We had a large outage on Monday, that kept Cliniko down for much of the day. We found this to be issues with the primary database keeping up with the load, and we implemented some quick changes to our infrastructure to alleviate the problems. This was primarily adding multiple “replica” databases to share the load (usually we just operated with one replica).
Yesterday, we experienced a few short (< 10min) outages, starting from 5pm AEST. These were caused by issues with the new replica infrastructure, that was brought in as a solution to the original problem. It appears that this was quite “unlucky” as hardware failures are the most likely cause of that, which is quite rare. Usually we’d have resilience built into the infrastructure, so that a faulty machine is automatically removed and replaced, with minimal impact, however with the fast set up to solve the original database load issue, we were not able to also add that resilience yet. The automated resilience has been worked on over the last 12 hours, and we’re trying to get that live. It’s tricky to do during the busy time of the day, so we’re being cautious in rolling it out.

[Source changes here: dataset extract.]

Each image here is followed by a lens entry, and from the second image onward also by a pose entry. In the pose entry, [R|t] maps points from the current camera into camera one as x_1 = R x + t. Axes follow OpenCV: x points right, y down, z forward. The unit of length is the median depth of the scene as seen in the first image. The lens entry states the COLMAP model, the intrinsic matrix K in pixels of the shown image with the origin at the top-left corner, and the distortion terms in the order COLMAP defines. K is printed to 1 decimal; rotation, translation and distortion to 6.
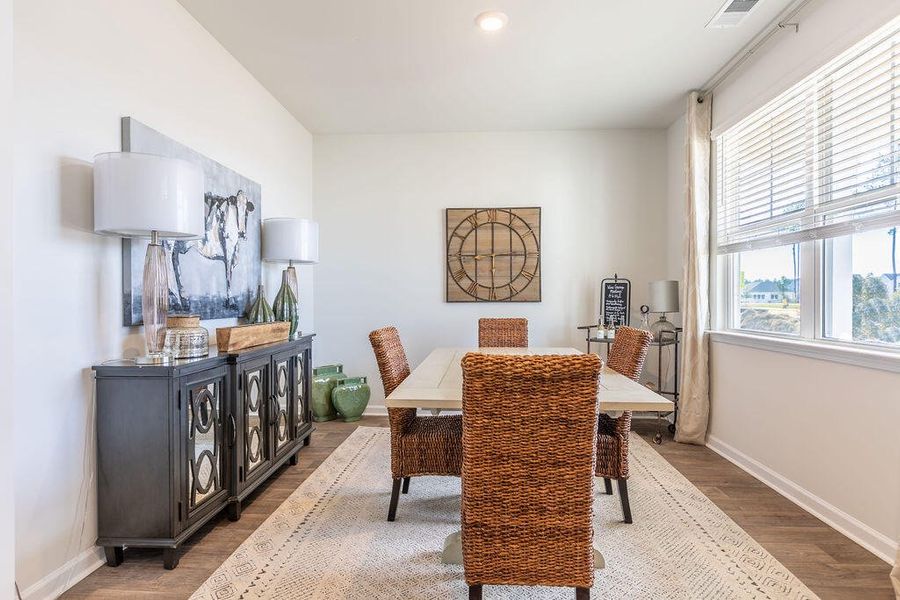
lens RADIAL K [[473.4, 0, 450.0], [0, 473.4, 300.0], [0, 0, 1]] dist [-0.000516, -0.000750]
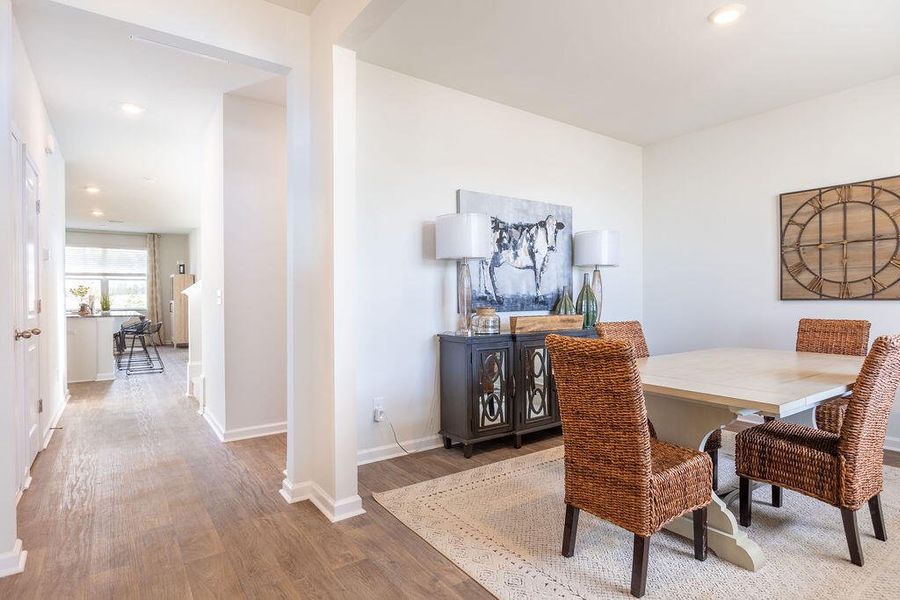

We’ve also found that these new replicas, require approximately 13 hours warm up time, before they have all their storage ready. So as we add new ones, we have a significant delay before we can use them.
Lastly, for the original performance issues on Monday, we also working on some optimisations for the primary database, that would allow it to handle higher load, which in combination with moving much of the work to the replicas, should give us plenty of breathing room, until some bigger planned infrastructure changes come into place.
Right now, Cliniko is in a much better place than the last two days, but there is still is a risk of small outages today. We expect we’re safe from a significant one like we saw Monday, but we can’t be sure we won’t see a < 10min one again, until we have this resilience made live. Of course we’re doing everything we can to avoid it, and we have all hands on deck, like we’ve had for the last 72 hours.
Joel and the team will post updates as often as we’re able to, while balancing working with the team to get this infrastructure work complete. We’ll also try and answer any questions you may have in the comments.